** SELECTED EXCERPT **
* * * * *

Tag: roads

  • Double Down

    Double Down

    35mm photo of yogis Rose Dease and Adam Binder doing partner yoga atop Aperion Yoga's Twilight Blush yoga mat, astride the double yellow lines of Cedar Run Dock Road.
    Double Down — 35mm | f/1.4 | ISO 100 | EXP 1/160

    Yoga, photography, and the sun all went down on Cedar Run Dock Road last night. I sprinkled in some comfort zone stretching people shooting with the familiar task of landscape marsh photography. In need of fresh content for a forthcoming issue of Bay Magazine, friend and entrepreneur, Adam Binder of Aperion Yoga, sought assistance from my girlfriend Rose and me. Rose would provide the modeling and yoga talent and I the camera.

    With good natural light, a fresh breeze, and warm temperatures we had ideal conditions for what amounted to a near 45 minute photo shoot. We wasted little time and worked through a dozen or so different partner poses, and I made a total of 162 frames all with my 35mm lens. I was shooting wide open at f/1.4 to shorten depth of field and bring the sharper focus to our yogis. I’m satisfied with how this strategy played out. Of course my inexperience was showing when Adam requested coaching and direction on posing, facial expressions, hand position, etc. Being a novice to photographing people I had little to offer, but things still worked out well enough.

    Adam’s basic requirements consisted of producing a vertical photograph with an 8.5 x 11 crop factor, his yoga mat visible—they are beautiful, by the way—and “pop.” With that, I did my best. Tonight, I am posting what is easily the most abstract of the poses photographed. All credit to Rose and her creative inclination to line the mat up along the double yellow road lines, where she entered an L shaped handstand while Adam was in downward facing dog behind her. While in the pose Rose rested her feet upon Adam’s hips. It is fascinating to look into this pose low to the ground and head on, it’s difficult to puzzle out the positioning. The presence of hands and feet leaves the viewer curious, wanting more. It brings interest into further exploring the photograph to piece together how their shared alignments works.

* * * * *

** GIVEN INSTRUCTION **
List every camera setting given in the caption line of the Double Down post above.

Dataset items:

* * * * *

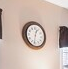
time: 12:31
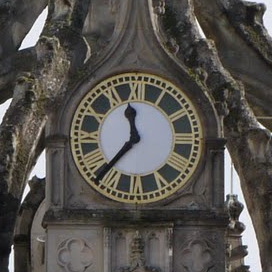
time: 11:36
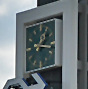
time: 1:16
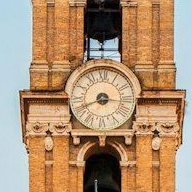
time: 8:16
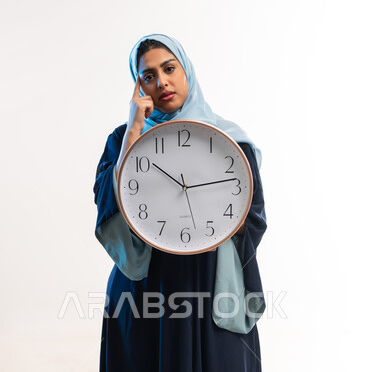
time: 10:13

* * * * *

** SOLUTION **
- 35mm
- f/1.4
- ISO 100
- EXP 1/160